The auction was the first in the Gulf in more than a year and drew strong interest from industry giants including Chevron, BP and ExxonMobil.
But it could further test the loyalty of environmentalists and young voters who backed President Joe Biden in 2020 and were frustrated by this month’s approval of a huge drilling project in Alaska.
Developing the Gulf leases would produce up to 1.1 billion barrels of oil and more than 113 billion cubic metres of natural gas over 50 years, according to a government analysis.
Burning that oil would increase planet-warming carbon dioxide emissions by tens of millions of tonnes, the analysis found.
A legal challenge to the sale from environmental groups is pending in federal court.
Bids were up 38 per cent from the last auction and marked the most offered in a sale since 2017. Chevron USA was the top bidder, offering USD108 million for 75 tracts.

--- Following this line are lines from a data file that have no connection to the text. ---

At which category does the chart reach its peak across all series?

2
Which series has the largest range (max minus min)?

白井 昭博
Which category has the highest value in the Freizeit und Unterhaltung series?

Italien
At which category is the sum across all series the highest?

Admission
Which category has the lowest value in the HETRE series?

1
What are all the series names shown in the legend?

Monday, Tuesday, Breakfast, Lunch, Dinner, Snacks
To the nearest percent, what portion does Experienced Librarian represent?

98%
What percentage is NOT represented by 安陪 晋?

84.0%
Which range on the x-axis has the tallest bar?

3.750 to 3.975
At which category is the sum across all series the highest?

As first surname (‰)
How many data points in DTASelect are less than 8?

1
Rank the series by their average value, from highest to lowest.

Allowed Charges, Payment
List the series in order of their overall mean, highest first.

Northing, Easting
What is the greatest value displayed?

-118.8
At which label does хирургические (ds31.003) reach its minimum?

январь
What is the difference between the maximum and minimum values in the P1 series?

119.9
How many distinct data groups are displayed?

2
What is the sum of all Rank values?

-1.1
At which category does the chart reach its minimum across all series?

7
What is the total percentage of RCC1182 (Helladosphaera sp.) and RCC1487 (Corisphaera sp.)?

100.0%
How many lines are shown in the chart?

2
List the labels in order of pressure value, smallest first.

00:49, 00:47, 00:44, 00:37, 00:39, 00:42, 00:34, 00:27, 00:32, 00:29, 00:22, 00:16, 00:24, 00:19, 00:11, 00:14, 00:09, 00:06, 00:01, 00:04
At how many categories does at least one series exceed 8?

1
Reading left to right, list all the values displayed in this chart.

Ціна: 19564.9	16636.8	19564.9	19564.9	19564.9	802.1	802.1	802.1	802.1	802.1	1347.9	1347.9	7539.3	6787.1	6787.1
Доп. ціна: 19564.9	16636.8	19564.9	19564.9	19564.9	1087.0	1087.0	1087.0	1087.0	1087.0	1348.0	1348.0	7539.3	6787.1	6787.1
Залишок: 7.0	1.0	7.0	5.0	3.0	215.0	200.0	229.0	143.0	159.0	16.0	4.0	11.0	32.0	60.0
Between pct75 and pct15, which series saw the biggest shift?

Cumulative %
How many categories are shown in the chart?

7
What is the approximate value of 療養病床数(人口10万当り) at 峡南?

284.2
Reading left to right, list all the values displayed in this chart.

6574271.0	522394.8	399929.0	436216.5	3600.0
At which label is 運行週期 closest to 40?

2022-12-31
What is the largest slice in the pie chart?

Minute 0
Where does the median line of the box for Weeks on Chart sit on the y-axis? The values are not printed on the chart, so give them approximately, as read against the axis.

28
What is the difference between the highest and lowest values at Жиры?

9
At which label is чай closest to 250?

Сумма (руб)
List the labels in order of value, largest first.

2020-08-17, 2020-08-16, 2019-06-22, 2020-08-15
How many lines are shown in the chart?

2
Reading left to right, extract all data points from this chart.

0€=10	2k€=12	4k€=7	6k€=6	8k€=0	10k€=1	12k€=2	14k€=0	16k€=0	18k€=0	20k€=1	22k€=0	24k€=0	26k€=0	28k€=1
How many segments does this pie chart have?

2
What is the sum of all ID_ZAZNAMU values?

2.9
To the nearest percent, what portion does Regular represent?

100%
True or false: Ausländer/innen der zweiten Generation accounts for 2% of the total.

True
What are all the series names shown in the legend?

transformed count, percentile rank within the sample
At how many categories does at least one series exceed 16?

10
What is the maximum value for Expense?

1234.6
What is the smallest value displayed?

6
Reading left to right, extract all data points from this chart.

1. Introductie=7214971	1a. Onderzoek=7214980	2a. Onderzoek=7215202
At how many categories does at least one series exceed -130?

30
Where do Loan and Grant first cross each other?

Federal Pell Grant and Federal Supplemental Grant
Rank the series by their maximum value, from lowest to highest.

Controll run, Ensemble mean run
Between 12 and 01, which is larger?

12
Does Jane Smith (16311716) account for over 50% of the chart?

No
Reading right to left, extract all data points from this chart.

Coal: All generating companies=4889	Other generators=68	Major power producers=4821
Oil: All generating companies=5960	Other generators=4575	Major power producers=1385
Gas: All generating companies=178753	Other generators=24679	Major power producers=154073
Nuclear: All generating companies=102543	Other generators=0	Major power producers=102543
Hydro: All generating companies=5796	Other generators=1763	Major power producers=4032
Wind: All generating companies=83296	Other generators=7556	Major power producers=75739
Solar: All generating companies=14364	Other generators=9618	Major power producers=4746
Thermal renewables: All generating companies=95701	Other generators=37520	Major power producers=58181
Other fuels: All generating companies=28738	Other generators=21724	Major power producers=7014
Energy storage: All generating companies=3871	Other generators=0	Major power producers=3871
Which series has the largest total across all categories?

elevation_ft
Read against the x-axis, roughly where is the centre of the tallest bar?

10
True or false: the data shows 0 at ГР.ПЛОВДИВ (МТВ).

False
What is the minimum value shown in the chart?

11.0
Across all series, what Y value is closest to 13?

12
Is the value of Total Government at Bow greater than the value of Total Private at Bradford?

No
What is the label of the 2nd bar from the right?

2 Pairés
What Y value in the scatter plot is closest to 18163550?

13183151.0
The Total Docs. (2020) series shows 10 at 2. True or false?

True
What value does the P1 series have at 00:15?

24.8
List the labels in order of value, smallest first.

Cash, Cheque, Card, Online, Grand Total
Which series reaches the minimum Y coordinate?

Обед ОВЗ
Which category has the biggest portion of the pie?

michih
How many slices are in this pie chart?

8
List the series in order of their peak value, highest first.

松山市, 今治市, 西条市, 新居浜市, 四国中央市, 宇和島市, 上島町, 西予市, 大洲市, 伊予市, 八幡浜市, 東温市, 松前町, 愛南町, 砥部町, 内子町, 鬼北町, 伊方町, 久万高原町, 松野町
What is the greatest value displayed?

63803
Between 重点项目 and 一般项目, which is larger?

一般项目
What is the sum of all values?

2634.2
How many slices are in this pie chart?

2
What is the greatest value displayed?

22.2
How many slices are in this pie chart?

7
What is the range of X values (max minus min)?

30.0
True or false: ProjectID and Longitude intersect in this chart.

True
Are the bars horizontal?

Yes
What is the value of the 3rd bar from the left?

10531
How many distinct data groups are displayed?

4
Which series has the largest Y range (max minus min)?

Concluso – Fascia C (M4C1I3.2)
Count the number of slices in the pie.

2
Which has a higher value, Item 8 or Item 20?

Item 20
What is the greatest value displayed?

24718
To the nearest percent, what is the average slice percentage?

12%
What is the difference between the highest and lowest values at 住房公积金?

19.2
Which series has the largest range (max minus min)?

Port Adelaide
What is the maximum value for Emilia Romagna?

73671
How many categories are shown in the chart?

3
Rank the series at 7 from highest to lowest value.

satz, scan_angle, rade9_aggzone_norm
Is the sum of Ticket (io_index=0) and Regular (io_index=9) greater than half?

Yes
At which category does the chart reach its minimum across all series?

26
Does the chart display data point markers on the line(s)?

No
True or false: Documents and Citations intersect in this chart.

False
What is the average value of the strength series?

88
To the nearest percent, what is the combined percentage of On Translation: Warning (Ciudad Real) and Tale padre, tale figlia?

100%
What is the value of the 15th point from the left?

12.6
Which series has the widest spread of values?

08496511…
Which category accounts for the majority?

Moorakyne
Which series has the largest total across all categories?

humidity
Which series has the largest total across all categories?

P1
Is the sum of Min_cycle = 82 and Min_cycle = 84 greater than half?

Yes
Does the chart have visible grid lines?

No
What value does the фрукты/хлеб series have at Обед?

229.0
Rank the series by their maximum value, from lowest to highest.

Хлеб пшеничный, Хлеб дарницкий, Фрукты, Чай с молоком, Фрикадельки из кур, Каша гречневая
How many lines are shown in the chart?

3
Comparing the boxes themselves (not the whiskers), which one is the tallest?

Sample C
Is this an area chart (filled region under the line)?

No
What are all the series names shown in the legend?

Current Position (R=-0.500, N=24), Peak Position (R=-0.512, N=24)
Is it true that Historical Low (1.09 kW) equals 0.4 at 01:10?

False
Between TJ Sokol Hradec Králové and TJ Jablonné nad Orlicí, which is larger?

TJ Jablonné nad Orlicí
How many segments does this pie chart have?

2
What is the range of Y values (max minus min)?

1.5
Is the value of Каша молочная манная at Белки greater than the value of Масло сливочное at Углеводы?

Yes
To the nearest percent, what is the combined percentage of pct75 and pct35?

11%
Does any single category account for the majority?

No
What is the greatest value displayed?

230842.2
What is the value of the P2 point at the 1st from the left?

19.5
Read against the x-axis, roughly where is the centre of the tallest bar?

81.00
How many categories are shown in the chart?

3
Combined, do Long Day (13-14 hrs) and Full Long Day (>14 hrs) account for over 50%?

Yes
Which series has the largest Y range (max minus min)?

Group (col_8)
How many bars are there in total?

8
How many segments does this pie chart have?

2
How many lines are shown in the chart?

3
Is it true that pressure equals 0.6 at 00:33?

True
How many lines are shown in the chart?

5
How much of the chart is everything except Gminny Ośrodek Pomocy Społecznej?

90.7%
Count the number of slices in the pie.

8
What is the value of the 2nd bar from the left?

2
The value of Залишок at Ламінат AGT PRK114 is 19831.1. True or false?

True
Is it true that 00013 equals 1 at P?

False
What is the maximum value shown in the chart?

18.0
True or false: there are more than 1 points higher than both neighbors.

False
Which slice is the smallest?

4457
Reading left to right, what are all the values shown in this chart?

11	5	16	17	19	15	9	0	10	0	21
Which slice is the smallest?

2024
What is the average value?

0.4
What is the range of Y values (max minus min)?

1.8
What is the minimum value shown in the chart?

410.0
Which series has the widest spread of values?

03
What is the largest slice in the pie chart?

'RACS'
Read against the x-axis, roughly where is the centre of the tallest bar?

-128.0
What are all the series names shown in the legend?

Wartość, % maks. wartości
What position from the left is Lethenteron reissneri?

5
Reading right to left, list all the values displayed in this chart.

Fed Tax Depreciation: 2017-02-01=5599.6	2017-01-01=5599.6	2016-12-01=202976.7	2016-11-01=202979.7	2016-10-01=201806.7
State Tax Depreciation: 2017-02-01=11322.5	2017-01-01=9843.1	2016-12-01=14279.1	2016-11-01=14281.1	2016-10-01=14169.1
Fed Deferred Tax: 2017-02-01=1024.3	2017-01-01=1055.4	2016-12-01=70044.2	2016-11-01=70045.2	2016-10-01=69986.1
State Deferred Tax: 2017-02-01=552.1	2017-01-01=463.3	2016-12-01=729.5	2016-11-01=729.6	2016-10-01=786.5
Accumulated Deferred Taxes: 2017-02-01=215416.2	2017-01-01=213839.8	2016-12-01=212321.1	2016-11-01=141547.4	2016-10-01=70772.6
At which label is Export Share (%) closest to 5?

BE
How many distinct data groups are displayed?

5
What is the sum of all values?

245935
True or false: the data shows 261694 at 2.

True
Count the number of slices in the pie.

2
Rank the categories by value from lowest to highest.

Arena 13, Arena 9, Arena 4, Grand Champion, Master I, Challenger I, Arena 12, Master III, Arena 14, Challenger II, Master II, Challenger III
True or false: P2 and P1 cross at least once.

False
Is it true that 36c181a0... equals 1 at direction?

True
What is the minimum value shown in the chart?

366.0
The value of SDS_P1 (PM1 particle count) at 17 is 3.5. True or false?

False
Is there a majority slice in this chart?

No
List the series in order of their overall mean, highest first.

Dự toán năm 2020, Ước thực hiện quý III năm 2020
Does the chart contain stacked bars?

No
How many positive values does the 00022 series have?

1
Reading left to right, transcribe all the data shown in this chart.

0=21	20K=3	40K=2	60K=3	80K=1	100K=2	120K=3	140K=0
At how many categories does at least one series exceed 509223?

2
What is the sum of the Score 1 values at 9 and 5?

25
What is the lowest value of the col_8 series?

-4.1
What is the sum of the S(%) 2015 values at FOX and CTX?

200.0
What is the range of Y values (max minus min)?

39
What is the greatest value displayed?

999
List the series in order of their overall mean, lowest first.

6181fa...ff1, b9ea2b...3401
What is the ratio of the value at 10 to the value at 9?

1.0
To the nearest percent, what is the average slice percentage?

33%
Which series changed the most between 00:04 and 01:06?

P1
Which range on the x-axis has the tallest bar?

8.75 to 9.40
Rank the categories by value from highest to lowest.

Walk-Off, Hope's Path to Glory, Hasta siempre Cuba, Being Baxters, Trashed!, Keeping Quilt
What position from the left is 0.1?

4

BP Exploration and Production had USD47 million in high bids and Shell Offshore had USD20 million in high bids.
The next Gulf lease sale is scheduled in September. It’s unknown how many more the administration could conduct as it faces continued pressure over approval of the ConocoPhillips Willow project in Alaska.
The uncertainty means companies could be trying “to lease blocks now in case future auctions are restricted”, said analyst with S&P Global Sami Yahya.
“From a global perspective, we are perpetually moving toward an environment with stronger anti-fossil fuel sentiment, as operators will continue to face more public scrutiny regarding emissions,“ Yahya said.
The sale came two days before a deadline set in last year’s climate bill. The bill also prohibits leasing public lands for renewable power unless tens of millions of acres are first offered for fossil fuels. That was a concession to West Virginia Democrat Senator Joe Manchin, an industry supporter.
Manchin issued a statement saying the sale results showed the climate bill was “holding this administration’s feet to the fire” to continue fossil fuel production.
The climate law also raised the royalty rate companies must pay on oil they produce. The Biden administration set the rate for Wednesday at the maximum allowed – 18.75 per cent, versus 12.5 per cent historically. The parcels offered covered 295,000 square kilometres an area larger than Arizona. Like past auctions of similar magnitude, only a fraction of the available acreage – about 6,700 square kilometres – got bids.